(Stored data entries)
..........

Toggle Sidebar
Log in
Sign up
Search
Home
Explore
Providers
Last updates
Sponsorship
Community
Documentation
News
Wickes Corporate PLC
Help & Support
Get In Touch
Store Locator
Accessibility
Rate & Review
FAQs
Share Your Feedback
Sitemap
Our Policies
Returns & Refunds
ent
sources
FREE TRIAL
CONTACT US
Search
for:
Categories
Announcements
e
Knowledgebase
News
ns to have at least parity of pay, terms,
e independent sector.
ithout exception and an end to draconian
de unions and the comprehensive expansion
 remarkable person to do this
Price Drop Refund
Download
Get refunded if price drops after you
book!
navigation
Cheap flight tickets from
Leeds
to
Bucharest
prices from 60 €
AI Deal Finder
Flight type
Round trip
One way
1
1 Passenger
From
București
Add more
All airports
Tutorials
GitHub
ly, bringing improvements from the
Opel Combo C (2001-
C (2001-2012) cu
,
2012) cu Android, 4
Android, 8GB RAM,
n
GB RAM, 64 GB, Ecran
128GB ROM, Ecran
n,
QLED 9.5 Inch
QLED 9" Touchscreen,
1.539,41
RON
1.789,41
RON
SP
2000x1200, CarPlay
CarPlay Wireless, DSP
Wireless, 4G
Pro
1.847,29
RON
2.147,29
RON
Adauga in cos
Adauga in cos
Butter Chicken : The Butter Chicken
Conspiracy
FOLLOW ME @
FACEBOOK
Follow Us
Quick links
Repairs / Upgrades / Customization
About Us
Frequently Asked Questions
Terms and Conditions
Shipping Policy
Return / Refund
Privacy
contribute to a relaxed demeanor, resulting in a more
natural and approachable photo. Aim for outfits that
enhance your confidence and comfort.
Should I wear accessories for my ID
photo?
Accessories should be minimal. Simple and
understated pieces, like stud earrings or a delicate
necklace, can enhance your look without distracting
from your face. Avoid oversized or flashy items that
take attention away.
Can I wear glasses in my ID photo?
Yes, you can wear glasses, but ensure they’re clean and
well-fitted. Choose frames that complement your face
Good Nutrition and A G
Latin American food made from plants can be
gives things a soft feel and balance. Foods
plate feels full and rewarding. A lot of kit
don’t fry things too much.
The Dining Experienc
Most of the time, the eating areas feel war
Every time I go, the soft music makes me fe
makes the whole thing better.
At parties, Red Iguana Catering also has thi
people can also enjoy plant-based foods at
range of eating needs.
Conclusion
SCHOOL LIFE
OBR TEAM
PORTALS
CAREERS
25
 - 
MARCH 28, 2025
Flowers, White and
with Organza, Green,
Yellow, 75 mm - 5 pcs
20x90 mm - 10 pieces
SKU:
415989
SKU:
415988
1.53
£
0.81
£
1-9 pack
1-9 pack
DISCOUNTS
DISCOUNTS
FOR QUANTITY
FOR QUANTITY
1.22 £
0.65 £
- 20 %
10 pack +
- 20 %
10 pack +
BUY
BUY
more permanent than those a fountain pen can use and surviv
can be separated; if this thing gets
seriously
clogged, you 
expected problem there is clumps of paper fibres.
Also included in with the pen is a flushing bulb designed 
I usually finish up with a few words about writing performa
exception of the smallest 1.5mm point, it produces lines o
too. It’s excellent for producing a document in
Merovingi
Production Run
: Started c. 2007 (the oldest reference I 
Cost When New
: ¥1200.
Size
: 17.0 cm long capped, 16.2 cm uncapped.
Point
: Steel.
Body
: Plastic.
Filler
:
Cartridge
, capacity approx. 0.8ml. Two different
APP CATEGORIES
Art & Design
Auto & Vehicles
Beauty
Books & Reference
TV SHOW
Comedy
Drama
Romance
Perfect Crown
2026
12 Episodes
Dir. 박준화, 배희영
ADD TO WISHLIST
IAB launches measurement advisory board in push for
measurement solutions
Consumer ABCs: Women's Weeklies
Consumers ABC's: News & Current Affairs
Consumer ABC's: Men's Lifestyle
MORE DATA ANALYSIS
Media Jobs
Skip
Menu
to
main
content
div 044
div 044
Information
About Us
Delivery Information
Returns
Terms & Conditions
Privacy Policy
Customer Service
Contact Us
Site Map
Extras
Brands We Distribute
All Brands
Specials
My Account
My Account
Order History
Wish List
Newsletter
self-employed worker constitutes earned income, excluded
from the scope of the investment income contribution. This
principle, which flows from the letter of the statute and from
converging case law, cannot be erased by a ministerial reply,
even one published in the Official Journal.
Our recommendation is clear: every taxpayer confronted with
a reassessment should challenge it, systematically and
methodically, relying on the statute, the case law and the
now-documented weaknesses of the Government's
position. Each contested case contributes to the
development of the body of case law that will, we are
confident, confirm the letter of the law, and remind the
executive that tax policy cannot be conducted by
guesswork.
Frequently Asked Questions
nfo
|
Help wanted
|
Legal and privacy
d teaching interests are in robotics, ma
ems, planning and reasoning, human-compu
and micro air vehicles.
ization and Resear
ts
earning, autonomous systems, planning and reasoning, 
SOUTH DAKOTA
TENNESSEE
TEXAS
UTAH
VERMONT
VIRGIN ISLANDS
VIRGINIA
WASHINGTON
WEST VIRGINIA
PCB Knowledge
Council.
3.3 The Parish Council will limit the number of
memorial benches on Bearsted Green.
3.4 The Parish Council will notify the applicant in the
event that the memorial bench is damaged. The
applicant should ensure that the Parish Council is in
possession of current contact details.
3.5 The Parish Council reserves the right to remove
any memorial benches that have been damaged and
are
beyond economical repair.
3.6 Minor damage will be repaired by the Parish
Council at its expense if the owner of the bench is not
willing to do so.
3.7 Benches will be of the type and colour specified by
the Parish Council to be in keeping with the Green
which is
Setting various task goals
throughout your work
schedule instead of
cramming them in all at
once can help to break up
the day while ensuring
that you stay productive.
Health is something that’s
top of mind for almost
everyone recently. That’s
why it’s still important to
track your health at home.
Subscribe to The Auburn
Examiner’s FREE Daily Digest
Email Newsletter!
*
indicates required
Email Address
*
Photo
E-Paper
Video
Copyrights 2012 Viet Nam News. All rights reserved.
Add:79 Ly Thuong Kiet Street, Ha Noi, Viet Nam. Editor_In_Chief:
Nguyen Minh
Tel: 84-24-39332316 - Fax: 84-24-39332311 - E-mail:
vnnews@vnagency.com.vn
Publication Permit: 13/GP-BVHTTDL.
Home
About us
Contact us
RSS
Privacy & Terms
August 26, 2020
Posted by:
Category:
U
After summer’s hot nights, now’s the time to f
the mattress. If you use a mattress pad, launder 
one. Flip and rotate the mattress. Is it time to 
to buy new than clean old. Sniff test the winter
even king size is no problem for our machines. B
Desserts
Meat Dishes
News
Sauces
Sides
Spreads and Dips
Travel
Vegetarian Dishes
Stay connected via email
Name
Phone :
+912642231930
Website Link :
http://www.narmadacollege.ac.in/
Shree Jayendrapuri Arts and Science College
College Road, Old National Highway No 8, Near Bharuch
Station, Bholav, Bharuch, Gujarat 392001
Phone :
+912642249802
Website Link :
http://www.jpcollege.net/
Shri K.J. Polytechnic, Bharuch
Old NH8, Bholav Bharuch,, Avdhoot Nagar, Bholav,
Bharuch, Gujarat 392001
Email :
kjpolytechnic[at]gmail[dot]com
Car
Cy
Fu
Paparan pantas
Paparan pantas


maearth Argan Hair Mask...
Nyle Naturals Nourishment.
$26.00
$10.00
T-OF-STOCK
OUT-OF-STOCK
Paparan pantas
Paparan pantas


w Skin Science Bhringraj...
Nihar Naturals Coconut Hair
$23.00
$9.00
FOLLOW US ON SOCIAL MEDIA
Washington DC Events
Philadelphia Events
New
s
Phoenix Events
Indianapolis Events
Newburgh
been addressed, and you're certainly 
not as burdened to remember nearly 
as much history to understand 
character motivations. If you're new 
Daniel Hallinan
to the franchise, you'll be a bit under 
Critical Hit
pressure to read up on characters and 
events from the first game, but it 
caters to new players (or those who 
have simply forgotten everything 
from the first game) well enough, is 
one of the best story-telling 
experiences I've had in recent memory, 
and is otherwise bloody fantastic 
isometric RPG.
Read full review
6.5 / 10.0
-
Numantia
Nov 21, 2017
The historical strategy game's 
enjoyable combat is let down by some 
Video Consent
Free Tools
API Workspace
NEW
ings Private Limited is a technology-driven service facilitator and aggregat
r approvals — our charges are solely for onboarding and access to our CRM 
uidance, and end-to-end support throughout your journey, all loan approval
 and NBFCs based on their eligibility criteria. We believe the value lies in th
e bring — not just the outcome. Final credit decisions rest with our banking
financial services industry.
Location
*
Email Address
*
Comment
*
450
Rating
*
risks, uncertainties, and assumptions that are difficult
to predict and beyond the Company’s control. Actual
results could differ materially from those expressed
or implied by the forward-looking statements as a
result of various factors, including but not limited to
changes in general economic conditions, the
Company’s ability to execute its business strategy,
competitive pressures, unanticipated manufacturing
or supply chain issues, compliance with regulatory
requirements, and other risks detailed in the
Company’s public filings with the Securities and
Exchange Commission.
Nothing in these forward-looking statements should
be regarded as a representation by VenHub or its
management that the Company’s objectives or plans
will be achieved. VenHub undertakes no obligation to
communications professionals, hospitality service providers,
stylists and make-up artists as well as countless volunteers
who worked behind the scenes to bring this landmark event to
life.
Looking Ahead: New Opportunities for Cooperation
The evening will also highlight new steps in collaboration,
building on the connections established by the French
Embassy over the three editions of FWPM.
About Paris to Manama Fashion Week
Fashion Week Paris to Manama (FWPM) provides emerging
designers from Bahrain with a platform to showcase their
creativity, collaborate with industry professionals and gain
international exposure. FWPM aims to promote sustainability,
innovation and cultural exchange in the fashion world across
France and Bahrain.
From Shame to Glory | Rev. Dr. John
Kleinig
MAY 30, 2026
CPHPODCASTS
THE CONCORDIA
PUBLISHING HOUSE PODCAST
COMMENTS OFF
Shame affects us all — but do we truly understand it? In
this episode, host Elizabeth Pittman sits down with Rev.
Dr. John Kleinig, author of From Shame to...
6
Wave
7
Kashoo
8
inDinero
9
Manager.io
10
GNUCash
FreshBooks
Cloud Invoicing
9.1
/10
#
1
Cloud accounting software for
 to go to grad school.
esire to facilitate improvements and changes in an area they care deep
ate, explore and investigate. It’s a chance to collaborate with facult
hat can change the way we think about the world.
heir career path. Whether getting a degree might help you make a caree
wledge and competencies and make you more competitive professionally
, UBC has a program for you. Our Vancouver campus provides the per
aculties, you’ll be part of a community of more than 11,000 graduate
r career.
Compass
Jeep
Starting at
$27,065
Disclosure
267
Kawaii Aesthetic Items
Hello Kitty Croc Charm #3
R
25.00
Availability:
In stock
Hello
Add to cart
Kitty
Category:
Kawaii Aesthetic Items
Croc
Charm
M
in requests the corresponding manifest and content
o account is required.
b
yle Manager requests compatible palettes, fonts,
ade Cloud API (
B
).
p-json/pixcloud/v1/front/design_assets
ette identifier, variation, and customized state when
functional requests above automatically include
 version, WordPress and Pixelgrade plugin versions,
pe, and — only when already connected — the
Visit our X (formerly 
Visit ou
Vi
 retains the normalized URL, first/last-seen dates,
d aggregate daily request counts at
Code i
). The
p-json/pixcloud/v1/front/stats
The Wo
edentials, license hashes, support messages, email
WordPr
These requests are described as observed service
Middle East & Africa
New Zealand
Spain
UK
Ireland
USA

..........

**TASK BRIEF:**
Return exactly, and only, the lines above starting at the line that contains "understated pieces, like" and ending at the line that contains "don’t fry things too much.".

**EXERCISE OUTPUT:**
understated pieces, like stud earrings or a delicate
necklace, can enhance your look without distracting
from your face. Avoid oversized or flashy items that
take attention away.
Can I wear glasses in my ID photo?
Yes, you can wear glasses, but ensure they’re clean and
well-fitted. Choose frames that complement your face
Good Nutrition and A G
Latin American food made from plants can be
gives things a soft feel and balance. Foods
plate feels full and rewarding. A lot of kit
don’t fry things too much.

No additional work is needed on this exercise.